The BBC reporter, Andrew Gilligan, who covers military affairs, said the insertion had been made against the wishes of intelligence agencies. The weapons claim was the highlight of the report published by the government to persuade a dubious British public that military action was needed in Iraq.

Mr. Gilligan attributed his account to a senior weapons scientist he had met at a downtown London hotel. He did not identify the high-ranking Downing Street official on the air, but subsequently wrote in a newspaper article that it was Mr. Campbell.

Mr. Campbell reacted with fury and challenged Mr. Gilligan to produce his source. Mr. Campbell collected denials from the intelligence agencies involved, demanded an apology from the BBC and testified before the committee that later was to hear from Dr. Kelly.

When Dr. Kelly originally volunteered to Defense Ministry managers in early July that he had met with Mr. Gilligan at a downtown hotel on May 22, Mr. Campbell seized the opportunity to challenge the BBC to say whether he was Mr. Gilligan's source for the report.

The BBC refused, citing its practice of not identifying people who provide information on condition of anonymity. Mr. Campbell retorted that Dr. Kelly himself had withdrawn the request.

The foreign affairs committee then invited Dr. Kelly to testify, and he appeared on Tuesday, saying that he did not believe that he was the "main source" for the story.

As a witness, Dr. Kelly sat hunched over the desk in front of him, looking troubled and uncomfortable under the pointed questioning of members of the parliamentary panel. On several occasions, lawmakers asked him to raise his voice so they could hear his responses.

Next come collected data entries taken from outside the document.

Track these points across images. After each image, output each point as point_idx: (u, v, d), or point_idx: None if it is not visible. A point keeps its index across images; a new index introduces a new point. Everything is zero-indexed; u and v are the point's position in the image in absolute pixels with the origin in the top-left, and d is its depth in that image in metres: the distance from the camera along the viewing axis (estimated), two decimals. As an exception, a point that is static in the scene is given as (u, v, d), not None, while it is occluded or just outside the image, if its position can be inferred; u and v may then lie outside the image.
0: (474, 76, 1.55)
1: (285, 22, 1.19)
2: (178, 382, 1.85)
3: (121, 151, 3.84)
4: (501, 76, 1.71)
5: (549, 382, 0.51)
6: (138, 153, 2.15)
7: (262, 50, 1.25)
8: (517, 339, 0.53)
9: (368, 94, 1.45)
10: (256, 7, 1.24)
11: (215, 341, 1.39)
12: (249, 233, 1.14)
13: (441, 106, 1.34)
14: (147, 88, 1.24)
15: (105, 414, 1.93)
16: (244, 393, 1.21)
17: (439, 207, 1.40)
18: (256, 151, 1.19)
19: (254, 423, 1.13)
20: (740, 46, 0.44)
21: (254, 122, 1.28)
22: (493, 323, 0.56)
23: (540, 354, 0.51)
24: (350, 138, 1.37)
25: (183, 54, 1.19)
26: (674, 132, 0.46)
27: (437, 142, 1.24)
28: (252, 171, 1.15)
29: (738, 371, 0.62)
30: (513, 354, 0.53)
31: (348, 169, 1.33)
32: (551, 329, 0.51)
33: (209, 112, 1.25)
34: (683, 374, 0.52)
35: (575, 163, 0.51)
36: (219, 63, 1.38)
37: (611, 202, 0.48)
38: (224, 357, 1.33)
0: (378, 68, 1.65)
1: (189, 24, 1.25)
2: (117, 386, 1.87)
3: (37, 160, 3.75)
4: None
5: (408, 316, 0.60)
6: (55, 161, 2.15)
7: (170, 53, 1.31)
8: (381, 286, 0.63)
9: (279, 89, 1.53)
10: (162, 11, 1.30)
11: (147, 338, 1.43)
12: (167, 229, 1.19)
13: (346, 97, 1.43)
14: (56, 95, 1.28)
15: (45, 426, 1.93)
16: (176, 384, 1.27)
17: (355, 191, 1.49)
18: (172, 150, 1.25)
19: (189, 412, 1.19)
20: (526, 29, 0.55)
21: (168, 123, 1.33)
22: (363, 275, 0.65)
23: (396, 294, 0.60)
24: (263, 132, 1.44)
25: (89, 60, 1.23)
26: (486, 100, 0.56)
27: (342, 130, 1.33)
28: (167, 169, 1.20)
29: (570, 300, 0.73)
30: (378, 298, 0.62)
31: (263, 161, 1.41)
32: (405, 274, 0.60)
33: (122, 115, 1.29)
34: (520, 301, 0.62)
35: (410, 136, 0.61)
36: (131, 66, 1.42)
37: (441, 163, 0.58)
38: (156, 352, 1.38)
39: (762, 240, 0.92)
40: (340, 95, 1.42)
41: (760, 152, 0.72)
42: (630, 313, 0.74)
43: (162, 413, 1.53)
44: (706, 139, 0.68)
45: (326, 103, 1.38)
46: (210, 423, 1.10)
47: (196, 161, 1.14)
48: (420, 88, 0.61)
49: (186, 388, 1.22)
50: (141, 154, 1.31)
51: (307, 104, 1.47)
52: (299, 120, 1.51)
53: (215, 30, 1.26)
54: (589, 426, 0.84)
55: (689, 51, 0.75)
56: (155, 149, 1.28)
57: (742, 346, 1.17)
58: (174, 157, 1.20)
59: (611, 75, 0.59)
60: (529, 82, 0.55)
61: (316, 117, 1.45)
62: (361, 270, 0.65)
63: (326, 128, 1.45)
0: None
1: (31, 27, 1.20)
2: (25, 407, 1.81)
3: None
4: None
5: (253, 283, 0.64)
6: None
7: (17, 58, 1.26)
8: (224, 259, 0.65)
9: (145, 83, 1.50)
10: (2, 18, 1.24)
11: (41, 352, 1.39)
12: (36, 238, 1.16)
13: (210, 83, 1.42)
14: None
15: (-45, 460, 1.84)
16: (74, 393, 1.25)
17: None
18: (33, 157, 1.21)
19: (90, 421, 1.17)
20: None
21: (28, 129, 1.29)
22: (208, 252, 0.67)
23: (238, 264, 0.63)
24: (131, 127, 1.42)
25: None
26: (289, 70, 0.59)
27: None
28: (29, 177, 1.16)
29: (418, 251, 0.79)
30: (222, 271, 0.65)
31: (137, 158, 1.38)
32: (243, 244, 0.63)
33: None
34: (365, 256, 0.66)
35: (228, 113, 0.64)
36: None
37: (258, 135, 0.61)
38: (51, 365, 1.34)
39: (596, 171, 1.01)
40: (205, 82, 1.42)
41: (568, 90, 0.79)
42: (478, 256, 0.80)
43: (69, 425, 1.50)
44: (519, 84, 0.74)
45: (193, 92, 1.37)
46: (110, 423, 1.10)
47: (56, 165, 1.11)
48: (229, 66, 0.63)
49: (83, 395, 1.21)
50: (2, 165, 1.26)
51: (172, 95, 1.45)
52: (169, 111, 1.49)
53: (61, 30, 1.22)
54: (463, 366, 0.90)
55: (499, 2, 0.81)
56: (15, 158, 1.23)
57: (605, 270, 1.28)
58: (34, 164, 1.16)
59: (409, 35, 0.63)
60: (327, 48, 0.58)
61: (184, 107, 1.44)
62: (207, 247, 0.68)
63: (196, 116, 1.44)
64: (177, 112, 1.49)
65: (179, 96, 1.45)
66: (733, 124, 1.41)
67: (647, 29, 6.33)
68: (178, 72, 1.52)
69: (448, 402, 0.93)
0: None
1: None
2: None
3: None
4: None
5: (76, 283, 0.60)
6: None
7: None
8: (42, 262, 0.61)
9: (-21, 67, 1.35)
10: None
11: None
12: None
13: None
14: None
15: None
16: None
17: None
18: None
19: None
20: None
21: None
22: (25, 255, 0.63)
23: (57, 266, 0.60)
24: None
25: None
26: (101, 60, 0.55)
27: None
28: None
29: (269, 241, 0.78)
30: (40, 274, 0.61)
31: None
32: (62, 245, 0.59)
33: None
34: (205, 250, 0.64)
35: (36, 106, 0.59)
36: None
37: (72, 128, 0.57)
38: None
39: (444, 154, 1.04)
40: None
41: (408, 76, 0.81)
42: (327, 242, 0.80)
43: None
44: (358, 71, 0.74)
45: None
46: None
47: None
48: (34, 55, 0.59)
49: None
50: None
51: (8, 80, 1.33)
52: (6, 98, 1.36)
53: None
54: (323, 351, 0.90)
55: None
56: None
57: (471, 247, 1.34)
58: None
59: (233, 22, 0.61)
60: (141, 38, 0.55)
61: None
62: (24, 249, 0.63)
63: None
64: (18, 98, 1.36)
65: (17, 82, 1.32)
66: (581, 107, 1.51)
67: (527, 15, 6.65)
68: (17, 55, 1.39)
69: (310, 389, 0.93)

"I reckon you're the chaff thrown up to divert our probing," Andrew Mackinlay, a Labor Party member, said as Dr. Kelly squirmed in the witness chair. "Have you ever felt like the fall guy? I mean, you've been set up, haven't you?"

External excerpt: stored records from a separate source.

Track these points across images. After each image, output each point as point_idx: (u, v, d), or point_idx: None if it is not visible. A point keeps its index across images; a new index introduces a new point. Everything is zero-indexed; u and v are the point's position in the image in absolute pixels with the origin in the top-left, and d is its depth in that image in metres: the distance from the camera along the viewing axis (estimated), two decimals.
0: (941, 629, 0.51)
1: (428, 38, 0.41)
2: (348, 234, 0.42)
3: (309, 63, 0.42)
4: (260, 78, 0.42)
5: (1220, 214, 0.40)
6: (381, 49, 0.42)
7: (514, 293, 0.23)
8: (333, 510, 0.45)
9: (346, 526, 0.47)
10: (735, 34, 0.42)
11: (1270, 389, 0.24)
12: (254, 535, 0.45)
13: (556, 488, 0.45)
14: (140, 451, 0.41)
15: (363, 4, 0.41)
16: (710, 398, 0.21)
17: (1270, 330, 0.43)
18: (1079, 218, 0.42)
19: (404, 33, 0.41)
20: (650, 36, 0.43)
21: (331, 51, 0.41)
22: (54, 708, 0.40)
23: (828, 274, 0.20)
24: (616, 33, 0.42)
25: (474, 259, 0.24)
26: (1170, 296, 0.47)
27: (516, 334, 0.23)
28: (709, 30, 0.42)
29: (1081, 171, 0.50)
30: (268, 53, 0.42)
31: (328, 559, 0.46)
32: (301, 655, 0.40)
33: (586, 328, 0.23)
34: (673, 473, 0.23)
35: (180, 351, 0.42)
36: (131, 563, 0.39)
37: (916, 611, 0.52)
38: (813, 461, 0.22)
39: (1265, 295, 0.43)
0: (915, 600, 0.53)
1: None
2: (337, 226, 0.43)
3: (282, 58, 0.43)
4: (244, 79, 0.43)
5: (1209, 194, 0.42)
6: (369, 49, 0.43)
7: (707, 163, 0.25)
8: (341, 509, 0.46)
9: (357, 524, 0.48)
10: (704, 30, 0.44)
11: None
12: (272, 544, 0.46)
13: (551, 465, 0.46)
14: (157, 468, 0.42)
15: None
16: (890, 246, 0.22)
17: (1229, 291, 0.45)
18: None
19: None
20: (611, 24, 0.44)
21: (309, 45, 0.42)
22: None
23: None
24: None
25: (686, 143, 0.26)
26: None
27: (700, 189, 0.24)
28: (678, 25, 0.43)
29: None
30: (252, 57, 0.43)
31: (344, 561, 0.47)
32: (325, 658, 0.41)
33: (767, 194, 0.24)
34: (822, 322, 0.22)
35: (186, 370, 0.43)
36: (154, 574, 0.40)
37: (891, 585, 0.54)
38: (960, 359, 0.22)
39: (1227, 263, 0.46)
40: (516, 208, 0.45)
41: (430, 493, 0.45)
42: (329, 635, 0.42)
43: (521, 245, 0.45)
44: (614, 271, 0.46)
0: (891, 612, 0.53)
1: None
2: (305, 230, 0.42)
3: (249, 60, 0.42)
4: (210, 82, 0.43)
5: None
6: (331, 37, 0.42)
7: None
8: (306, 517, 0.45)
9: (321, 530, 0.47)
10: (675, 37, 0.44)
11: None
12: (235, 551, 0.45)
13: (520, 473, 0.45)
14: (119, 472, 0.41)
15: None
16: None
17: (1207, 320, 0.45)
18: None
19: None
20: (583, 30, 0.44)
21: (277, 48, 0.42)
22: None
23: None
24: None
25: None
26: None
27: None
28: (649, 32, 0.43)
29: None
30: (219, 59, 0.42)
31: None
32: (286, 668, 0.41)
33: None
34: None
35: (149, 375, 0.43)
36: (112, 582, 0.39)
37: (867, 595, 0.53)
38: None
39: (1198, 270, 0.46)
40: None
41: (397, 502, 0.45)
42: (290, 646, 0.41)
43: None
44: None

Dr. Kelly said quietly that he was in no position to answer the question.

Sir John Stanley, a Conservative, said, "You were being exploited to rubbish Gilligan and his source, quite clearly."

Dr. Kelly replied, "I've just found myself in this position out of my own honesty of acknowledging that fact that I had interacted with him."

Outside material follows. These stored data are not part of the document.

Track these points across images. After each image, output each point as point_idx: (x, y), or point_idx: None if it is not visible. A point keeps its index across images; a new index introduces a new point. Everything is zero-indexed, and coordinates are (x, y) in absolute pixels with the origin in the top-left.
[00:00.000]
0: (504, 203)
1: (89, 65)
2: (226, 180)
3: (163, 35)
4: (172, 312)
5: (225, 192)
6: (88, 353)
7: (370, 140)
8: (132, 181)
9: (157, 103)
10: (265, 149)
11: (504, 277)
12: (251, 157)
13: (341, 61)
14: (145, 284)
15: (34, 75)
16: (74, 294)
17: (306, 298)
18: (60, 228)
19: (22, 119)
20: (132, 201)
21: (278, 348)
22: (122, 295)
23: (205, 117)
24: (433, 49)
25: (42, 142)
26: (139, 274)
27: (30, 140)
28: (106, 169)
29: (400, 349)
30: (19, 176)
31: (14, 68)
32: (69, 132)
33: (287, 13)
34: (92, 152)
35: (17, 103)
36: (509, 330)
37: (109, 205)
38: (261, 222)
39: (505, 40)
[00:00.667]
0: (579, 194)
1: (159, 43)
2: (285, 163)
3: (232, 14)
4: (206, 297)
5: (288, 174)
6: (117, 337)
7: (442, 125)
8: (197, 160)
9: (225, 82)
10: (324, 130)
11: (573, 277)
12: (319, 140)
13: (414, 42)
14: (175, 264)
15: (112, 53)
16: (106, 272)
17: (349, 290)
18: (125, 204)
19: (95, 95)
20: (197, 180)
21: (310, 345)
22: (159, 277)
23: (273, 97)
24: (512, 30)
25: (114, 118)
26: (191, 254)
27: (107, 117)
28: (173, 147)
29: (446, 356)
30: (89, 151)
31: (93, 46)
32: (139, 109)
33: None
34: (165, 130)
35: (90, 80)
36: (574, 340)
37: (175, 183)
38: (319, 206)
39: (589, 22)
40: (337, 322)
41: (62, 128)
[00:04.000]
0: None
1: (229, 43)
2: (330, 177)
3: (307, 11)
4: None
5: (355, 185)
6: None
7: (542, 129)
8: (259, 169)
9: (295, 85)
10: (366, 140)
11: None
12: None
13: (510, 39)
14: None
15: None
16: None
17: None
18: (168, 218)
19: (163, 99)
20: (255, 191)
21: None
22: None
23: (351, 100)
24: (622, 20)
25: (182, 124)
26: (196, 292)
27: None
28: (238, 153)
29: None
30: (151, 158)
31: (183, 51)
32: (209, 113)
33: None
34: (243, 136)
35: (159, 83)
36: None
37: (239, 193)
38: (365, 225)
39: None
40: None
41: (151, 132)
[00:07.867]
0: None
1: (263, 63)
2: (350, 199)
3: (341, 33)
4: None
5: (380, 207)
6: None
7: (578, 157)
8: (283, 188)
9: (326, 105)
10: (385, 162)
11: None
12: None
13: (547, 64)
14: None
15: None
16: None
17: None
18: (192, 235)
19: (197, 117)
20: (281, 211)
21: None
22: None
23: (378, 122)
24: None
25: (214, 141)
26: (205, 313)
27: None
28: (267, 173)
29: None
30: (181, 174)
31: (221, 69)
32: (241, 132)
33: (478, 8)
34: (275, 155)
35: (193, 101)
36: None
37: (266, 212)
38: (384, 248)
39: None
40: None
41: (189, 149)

Donald Anderson, chairman of the committee, said today that he did not believe the questioning was overly aggressive, but said, "It was wholly outside his normal experience, therefore must have certainly been an ordeal for him."

Richard Ottaway, another committee Conservative, said: "There are games going on here, there are people trying to make points, trying to shut down avenues of inquiry, trying to open up things. But putting up Dr. Kelly was just part of the distraction, and it's had the most ghastly result, and I am deeply critical of those involved."

On Thursday, Mr. Gilligan, the BBC reporter, appeared before the committee again and afterward Mr. Anderson read a statement calling him an "unsatisfactory witness" and accusing him of changing his story from his first appearance. Mr. Gilligan denied the charge and called the committee a "hanging jury."

The Ministry of Defense said it would hold an independent judicial inquiry into the circumstances of Dr. Kelly's death, but the government showed no signs tonight of bowing to the growing demands from members of Parliament for a full-scale independent judicial look into the whole issue of weapons intelligence.

A ministry spokesman said Dr. Kelly had at no point been threatened with suspension or dismissal as a result of his admission that he had spoken to Mr. Gilligan, a technical violation of civil service rules. The ministry said he had been given five days to consider the consequences of going public before the disclosure was announced and that he had been told he might end up being called to testify before Parliament.

Robert Jackson, the Conservative member of Parliament from Dr. Kelly's Oxfordshire district, said that if the scientist had committed suicide, the responsibility lay not with the government but with the BBC.

The BBC limited its comment to an expression of condolences to the Kelly family. "Whilst Dr. Kelly's family await the formal identification, it would not be appropriate for us to make any further statement," the BBC said.